___ TRECHO SELECIONADO ___
Tempo Vivido — Amarello 46
Com capa da artista alagoana Roxinha, a Amarello Tempo Vivido recebe a médica geriatra Ana Claudia Quintana Arantes como editora convidada, a fim de pensar novas formas de olhar para a passagem do tempo.
Em uma época em que o “novo” é frequentemente confundido com o “melhor” e os mais novos são mais valorizados do que aqueles com mais acúmulo de vida, o tempo vivido, aquilo que temos de tão precioso, passa a não valer muito.
Quando criança, me lembro de pedir para os meus pais convidarem os amigos deles para a nossa casa e ficar escutando as tais “conversas de adulto”. Adorava ficar no canto da sala, ouvindo por horas e horas aqueles papos, que, na maioria das vezes, fugiam da minha compreensão. Ainda que não os entendessem, eles tinham a capacidade de ganhar toda a minha atenção.
Penso que essa vivência despertou em mim o interesse por pessoas mais velhas, e, desde então, busquei naturalmente esse convívio. Tenho perto de mim pessoas que são 30, 40 anos mais velhas do que eu, e nelas deposito minha total confiança.
___
• A TAREFA
Redigite o texto sobre a Amarello Tempo Vivido de “Quando criança, me” até “a minha atenção.”, incluindo esses dois trechos. A listagem que vem depois é um material à parte, sem ligação com o texto sobre a Amarello Tempo Vivido.
___ DADOS PARA ANÁLISE ___
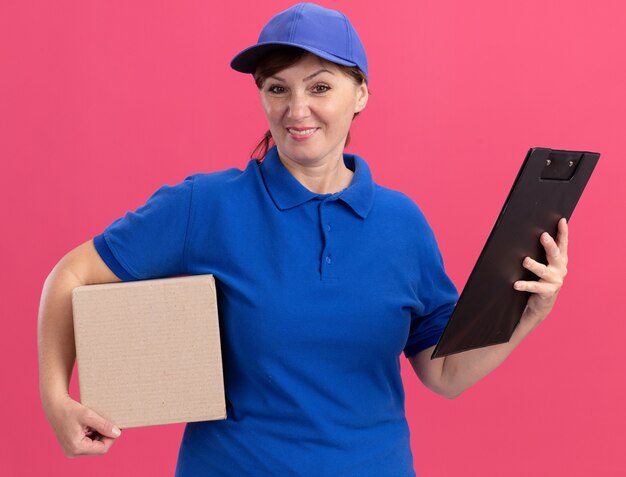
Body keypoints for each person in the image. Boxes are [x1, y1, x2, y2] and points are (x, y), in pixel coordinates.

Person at [37, 3, 569, 476]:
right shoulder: (204, 205)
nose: (296, 110)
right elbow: (71, 275)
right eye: (277, 88)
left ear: (360, 93)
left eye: (319, 86)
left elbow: (446, 373)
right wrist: (56, 398)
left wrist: (528, 316)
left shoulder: (402, 223)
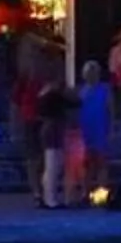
___
• SUA RESPOSTA
Quando criança, me lembro de pedir para os meus pais convidarem os amigos deles para a nossa casa e ficar escutando as tais “conversas de adulto”. Adorava ficar no canto da sala, ouvindo por horas e horas aqueles papos, que, na maioria das vezes, fugiam da minha compreensão. Ainda que não os entendessem, eles tinham a capacidade de ganhar toda a minha atenção.